Making FOIA-Requested Data Public: Too Much Transparency For Journalists?
schwit1 writes: From The Washington Post's Lisa Rein comes news that the federal government is launching a six-month pilot program with seven agencies to post online documents requested under the Freedom of Information Act. That means that information requested (whether by a journalist, nonprofit group or corporation) asks for the records under FOIA, it's not the just the requester who will get to see the results, but also the public at large.
What's the problem with that? For journalists whose province is the scoop, it could mean less incentive to go through the process of asking for the record in the first place. Washington Post Investigations Editor Jeff Leen says in the story that public posting could therefore "affect long-term investigations built on a number of FOIA requests over time." An excerpt offers a similar defense of documents being released only to the requesting party:
"FOIA terrorist" Jason Leopold has big issues with the approach. "It would absolutely hurt journalists' ability to report on documents they obtained through a FOIA request if the government agency is going to immediately make records available to the public," writes the Vice News reporter via e-mail. Leopold has already experienced the burn of joint release, he says, after requesting information on Guantanamo Bay. The documents were posted on the U.S. Southern Command's Web site. "I lost the ability to exclusively report on the material even though I put in all of the work filing the requests," he notes.
Another reason FOIA requesters might be annoyed by a general-release policy: filing FOIA requests isn't free.
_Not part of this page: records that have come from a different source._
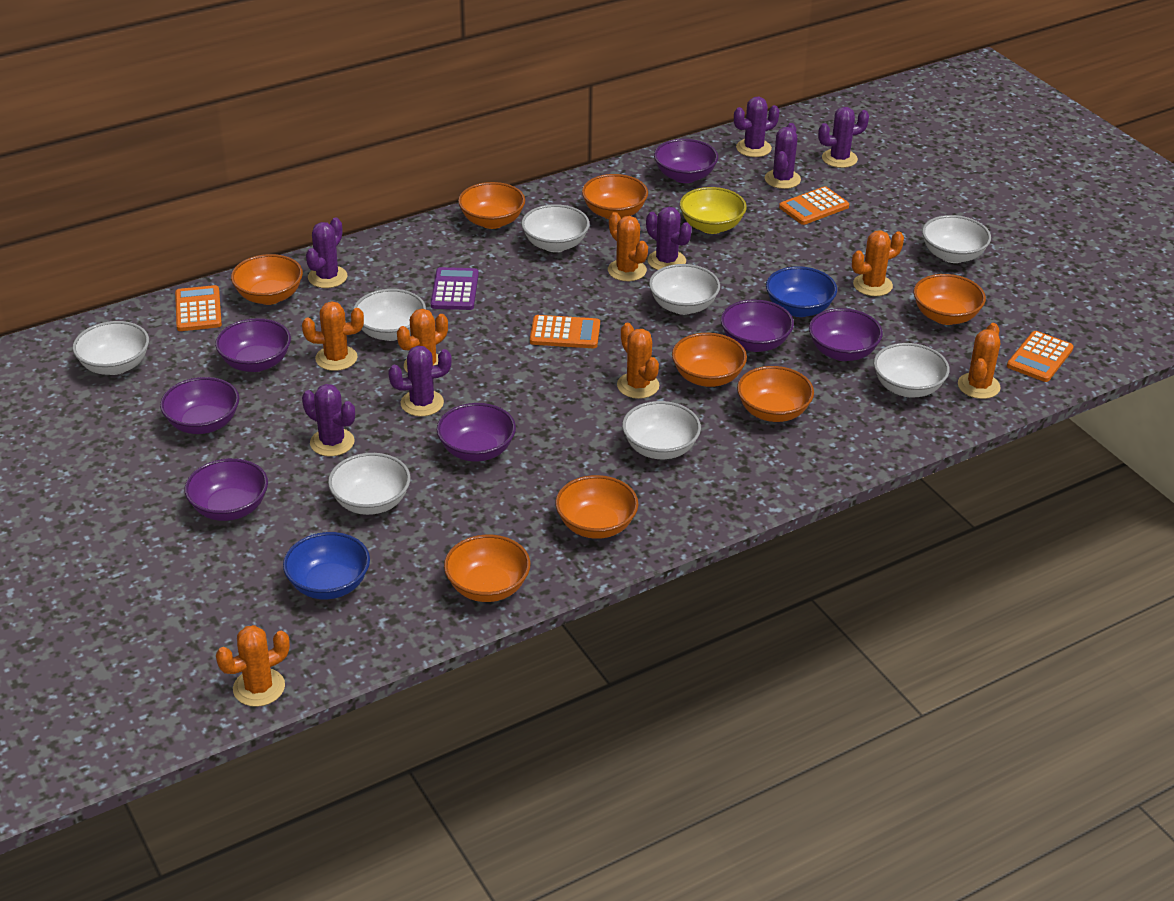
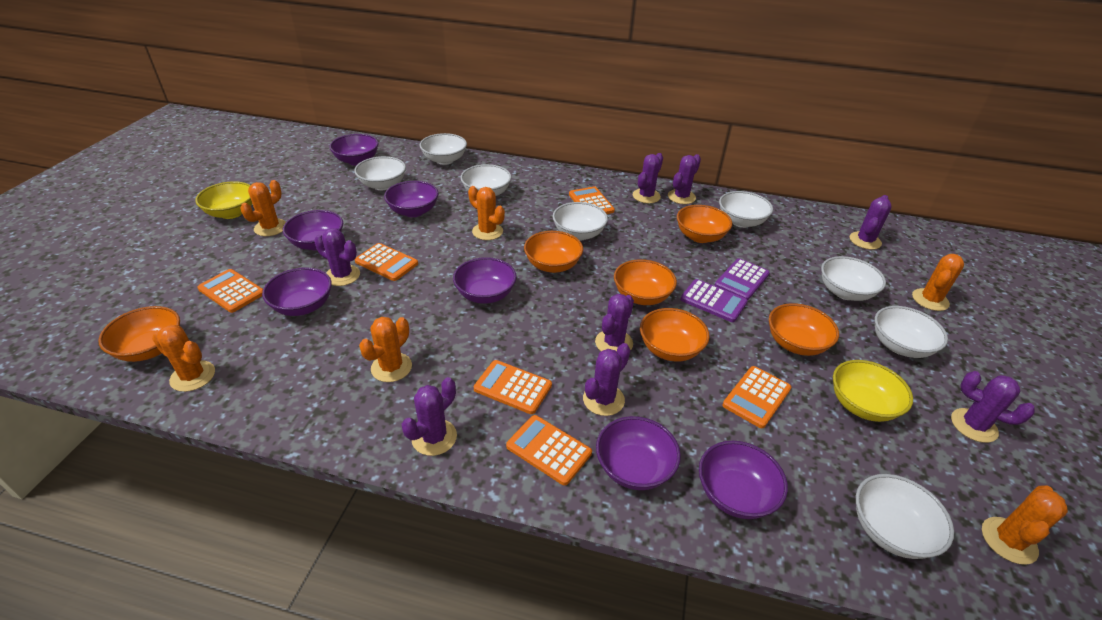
blue bowl: [283,532,370,599] [766,266,837,317] = 2 -> none = 0
orange bowl: [231,254,303,305] [444,535,530,602] [458,182,525,229] [555,475,638,539] [582,174,648,219] [672,333,747,387] [737,366,814,422] [913,274,986,325] = 8 -> [98,306,180,362] [524,231,583,273] [614,259,677,305] [640,308,710,361] [677,205,732,243] [769,303,839,356] = 6
orange cactus: [216,625,290,707] [302,301,364,371] [397,309,448,373] [608,212,648,281] [617,323,659,399] [852,230,904,296] [958,323,1001,399] = 7 -> [152,325,215,392] [241,180,286,236] [359,317,412,382] [468,186,505,240] [912,254,964,311] [982,485,1068,565] = 6
orange calculator: [175,285,222,331] [530,315,600,348] [779,186,849,225] [1007,331,1074,382] = 4 -> [197,269,263,313] [355,243,418,281] [474,360,552,414] [506,415,592,485] [569,186,615,214] [723,366,791,428] = 6
purple cactus: [302,384,355,456] [306,217,348,288] [388,346,452,417] [646,207,692,270] [734,97,780,157] [765,123,801,189] [818,107,869,168] = 7 -> [314,228,360,286] [402,377,457,456] [583,343,630,416] [595,294,634,352] [633,153,663,203] [668,154,701,204] [850,195,892,250] [951,371,1035,443] = 8
purple calculator: [431,267,479,310] = 1 -> [680,279,747,322] [714,258,770,300] = 2
yellow bowl: [680,187,747,234] = 1 -> [195,181,252,219] [833,360,913,422] = 2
FOIA is about releasing information held by public agencies to the public. We all "own" it, we have a right to see it, and if we ask, we can.
That's the public "we". Putting in a FOIA request doesn't make that information "yours" and a business model that depends on you adding an additional layer of secrecy is fundamentally flawed. The public has no interest in helping to maintain your flawed business model.
Want to learn about race cars? Read my Book
ALL information,all documents,all emails that would be subject to FOIA requests should be put on the web as they are produced. We should not have to ask for the information, it should already be there.
Do a timed release. Once the FOIA request is completed, the requester gets X months of exclusivity to publish, and then it gets released publicly. This preserves the inventive for the journalists, while at the same time ensuring that even FOIA requests that don't produce something sexy enough to publish still become public access at the end of the exclusivity period.
Min
On the whole, I find that I prefer Slashdot posts to twitter ones because I don't get limited to 140 chars before
Take a look at Wisconsin: an attempt to make the state's laws as restrictive as the FOIA was met with huge backlash and a unanimous vote in the Republican-led Senate against it.
http://www.jsonline.com/news/w...
Why not just dump the FOIA and let people electronically read what they want whenever? Think of it like "body cameras for politicians."
In a certain sense, FOIA requests only result in material that should have been public and therefore readily available in the first place. In that sense, there can be no issue with making the material public on a website. In another sense, there are costs associated with making FOIA requests and so requiring money from one member of the public then giving the same material to all subsequent comers for free is at least a little skewed. There is also that it's easy for the public at large to track what's being requested now. If everything was public already that wasn't a problem since everything is available and so there is no material that stands out because it is newly available.
A reasonable short-term fix is to put the FOIA-answer under embargo for a while (eg. three months), and only after that release it to everyone, giving the requestor time to digest the material first. That seems like a good compromise, but really is the wrong thing, so:
The right solution is for everything to be available all the time, so there is no need for requesting anything under FOIA.
What news agency is willing to be the first to fork over the money just to have the means to recoup the funds pulled out from under them? I think this idea is brilliant if you want to curb the FOIA requests you receive.
The real danger to news agencies is that The Daily Show, National Public Radio's On the Media program and other media critics will be able to see all the documents that the reporters were given, but did not report on.... so, IMHO, this new FOIA policy will really help to expose the biases of many mainstream news agencies.
If the concern is 'snooping', what's to stop newspapers, etc, from simply filing monthly FOI requests each month 'for a list of all FOI requests last month'?
Are you willing to increase your taxes paid by 20% just to staff enough people for my "UFO" and "Anal probe" requests in 30 different ways to every single agency i can think of so i can prove all UFO sightings are government conspiracies an all alien anal probes are means to punish and discredit people who are thorns in the side of the government or some crony company they support? Or should something like the department of health and human services spend a good portion of their budget on these rather than their stated missions? I can see it now. FEMA fails to respond to some natural disaster stating their budget was already burned through fielding FOIA requests.
I agree with you in principle, I just look at the practical application of it. Probably unlike you, I do see a need for some secrets to remain in government. I think it's mostly to national defense and comments or advice given but not adopted over political matters. For example, issues like the civil rights act or giving women the vote could have turned out differently if everything we now know was instantly available when it transpired.
This argument reminds me of a few years ago when private weather forecasters were trying to kill off the National Weather Service's websites and public forecasts so that they wouldn't have public competition when presenting NWS data and analysis.